Figure (a) shows a red car and a green car that move toward each other. Figure (b) is a graph of their motion, showing the positions xg0 = 270 m and xr0 = -35 m at time t = 0. The green car has a constant speed of 24 m/s and the red car begins from rest. What is the acceleration magnitude of the red car?
On figure b, a position graph. Where the meet, note the time, and position.
so the distance traveled by carr, is from -35 to the meeting position. So you have time in motion, and distance for car red.
d=vi*t+1/2 a t^2 vi=0, so you can figure a from your distance (from -35 to final position) and time.
To find the acceleration magnitude of the red car, we need to determine its change in velocity over time. We can do this by using the equation of motion:
Δv = v_f - v_i,
where Δv is the change in velocity, v_f is the final velocity, and v_i is the initial velocity.
In this case, the green car has a constant speed of 24 m/s, so its velocity remains unchanged throughout.
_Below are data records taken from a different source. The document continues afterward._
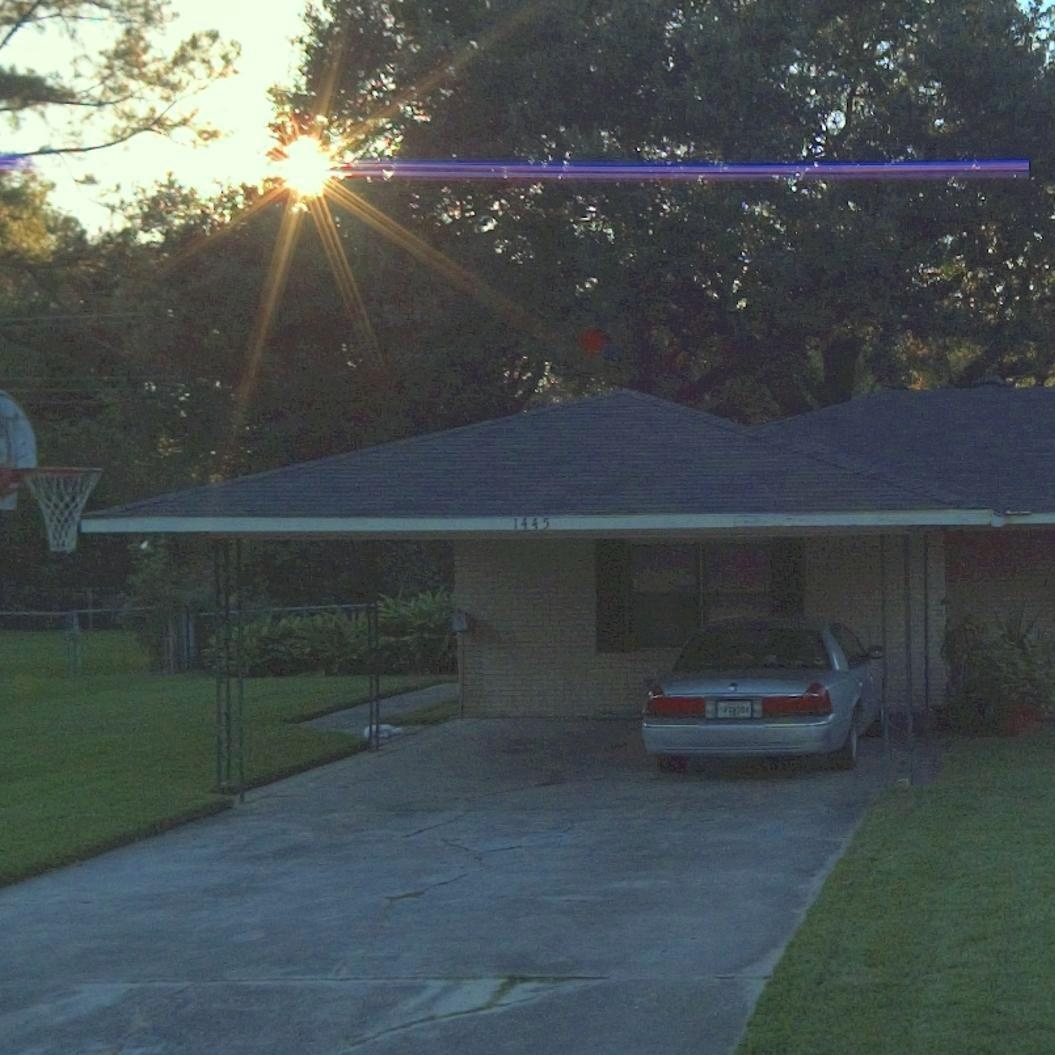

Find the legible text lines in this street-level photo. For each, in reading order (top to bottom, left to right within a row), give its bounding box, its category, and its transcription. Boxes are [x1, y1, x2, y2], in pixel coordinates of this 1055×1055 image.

[513, 516, 551, 531] StreetNumber: 1445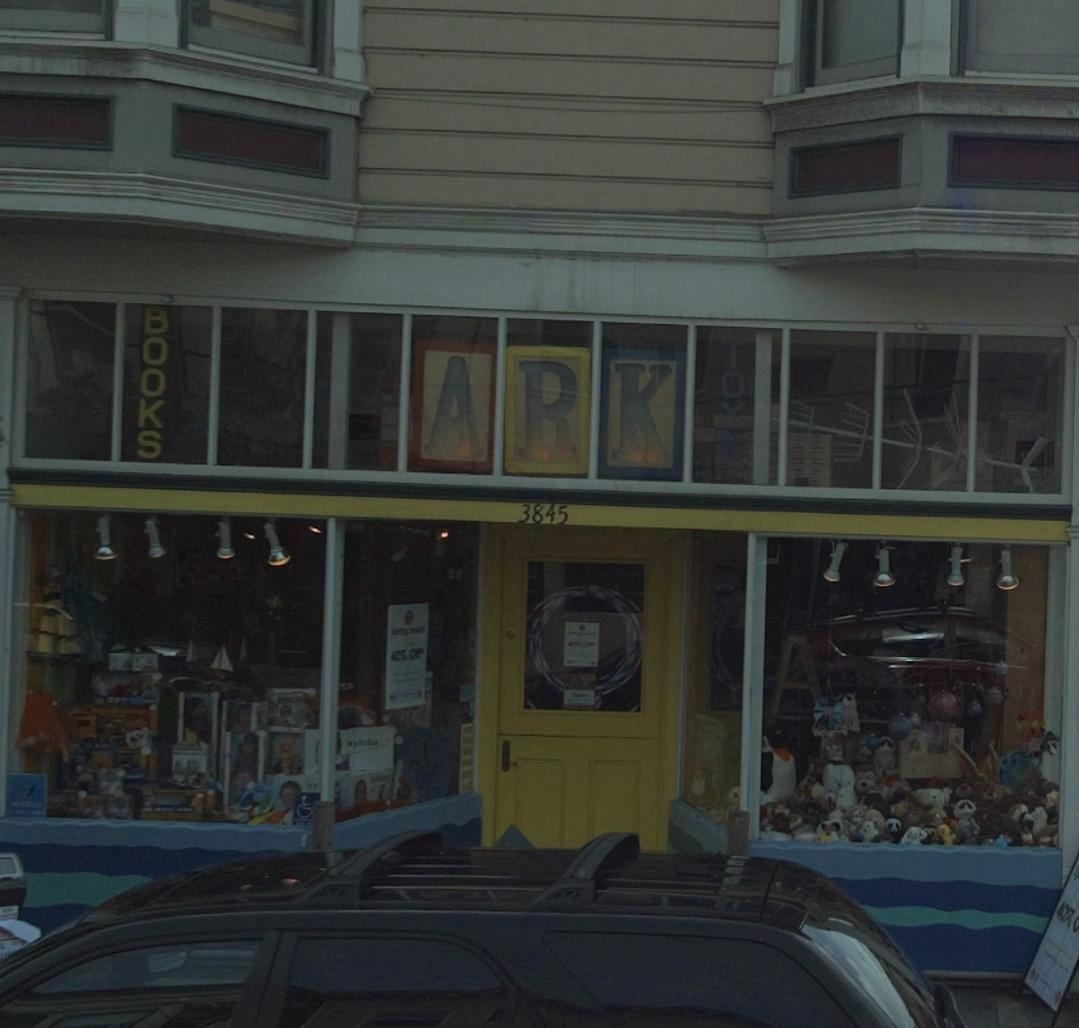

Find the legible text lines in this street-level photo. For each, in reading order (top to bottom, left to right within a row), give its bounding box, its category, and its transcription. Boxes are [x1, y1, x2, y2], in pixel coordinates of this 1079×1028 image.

[131, 301, 178, 462] None: BOOKS
[420, 349, 678, 470] BusinessName: A R K
[714, 337, 750, 469] None: TOYS
[515, 503, 570, 525] StreetNumber: 3845
[389, 646, 425, 664] None: 40% OFF
[1051, 897, 1077, 929] None: 40%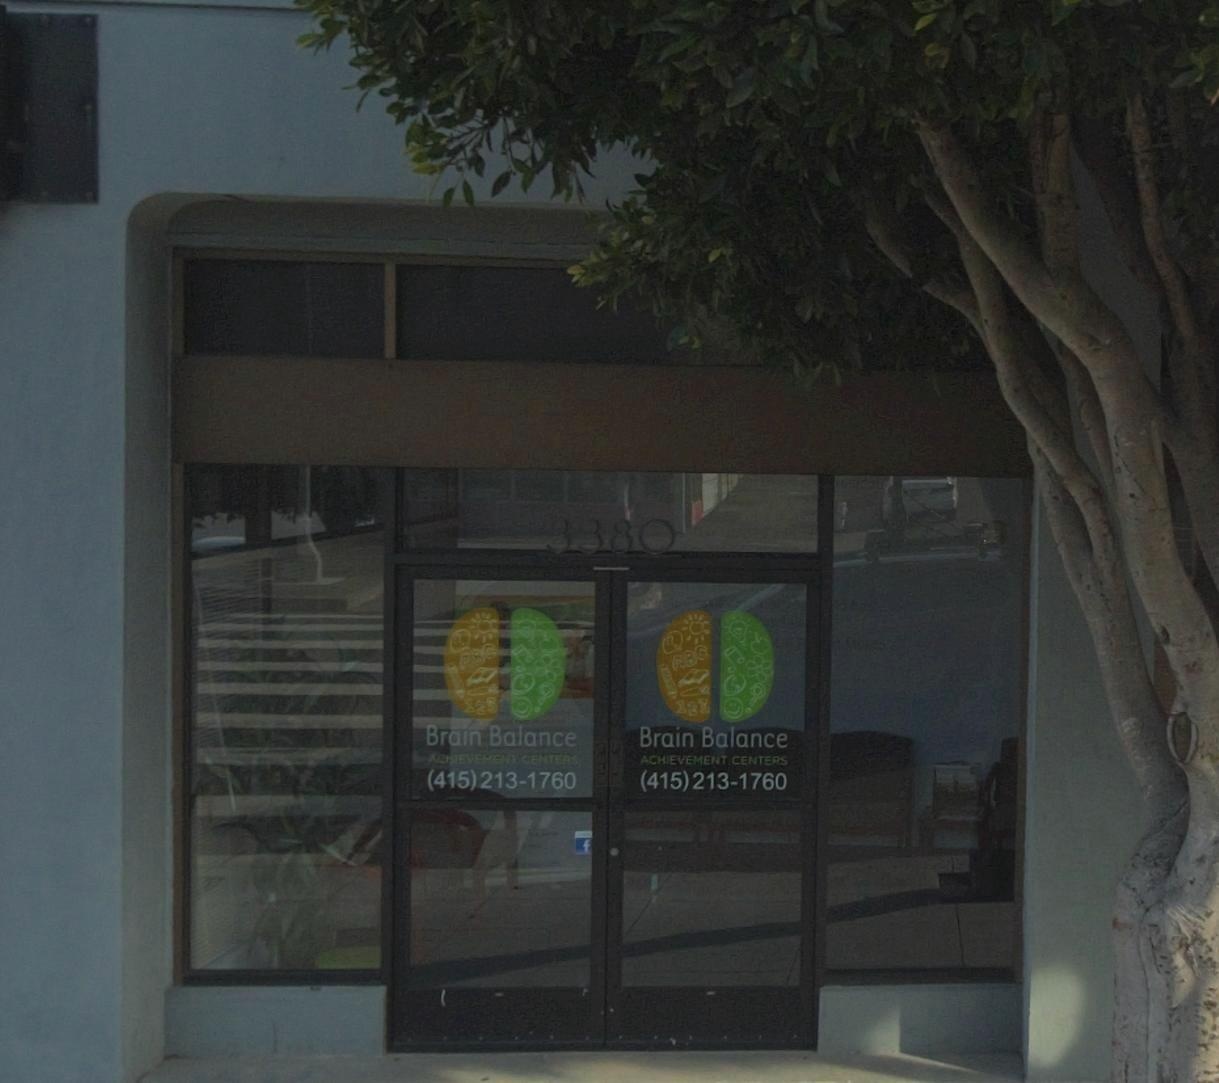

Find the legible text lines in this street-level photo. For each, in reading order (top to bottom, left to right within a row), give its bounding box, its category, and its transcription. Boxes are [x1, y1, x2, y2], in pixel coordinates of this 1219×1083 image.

[543, 514, 678, 558] StreetNumber: 3380
[424, 720, 578, 749] BusinessName: Brain Balance
[637, 724, 789, 750] BusinessName: Brain Balance
[423, 749, 579, 767] None: ACHIEVEMENT CENTERS
[637, 750, 790, 768] None: ACHIEVEMENT CENTERS
[431, 768, 578, 792] None: 415)213-1760
[644, 768, 789, 793] None: 415)213-1760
The initial velocity of the red car (v_i) is 0 m/s since it starts from rest. We need to find the final velocity of the red car (v_f).
From the given information in Figure (b), we can see that the positions of the red and green cars at time t = 0 are xg0 = 270 m and xr0 = -35 m, respectively.
Using the formula for calculating velocity given initial position (x0) and final position (x_f):
v = (x_f - x_0) / t,
we can calculate the final velocity of the red car:
v_f = (xr - xr0) / t,
where xr is the position of the red car at a later time.
Let's assume xr is the new position of the red car at time t.
We know from the problem statement that the green car moves toward the red car, so their positions will converge. This means that at some point, xr and xg will be the same, so:
xr = xg.
Therefore, we can substitute the positions:
xr = x_f = xg.
Now we can calculate the final velocity of the red car:
v_f = (xg - xr0) / t.
Since the green car travels at a constant speed of 24 m/s, the time it takes for the green car to cover the distance between the initial positions of the two cars is:
t = (xg - xr0) / v_g,
where v_g is the velocity of the green car.
Substituting the values:
t = (270 m - (-35 m)) / 24 m/s.
Simplifying:
t = 11.25 s.
Now that we have the time it takes for the green car to reach the initial position of the red car, we can calculate the final velocity of the red car using the equation we derived earlier:
v_f = (xg - xr0) / t,
v_f = (270 m - (-35 m)) / 11.25 s.
Simplifying:
v_f = 28 m/s.
Next, we can calculate the acceleration of the red car using the formula:
a = (v_f - v_i) / t,
where a is the acceleration we are looking for, v_f is the final velocity of the red car, v_i is its initial velocity (which is 0 m/s since it starts from rest), and t is the time it takes for the green car to reach the initial position of the red car.
Plugging in the values:
a = (28 m/s - 0 m/s) / 11.25 s.
Simplifying:
a = 2.49 m/s^2.
Therefore, the acceleration magnitude of the red car is approximately 2.49 m/s^2.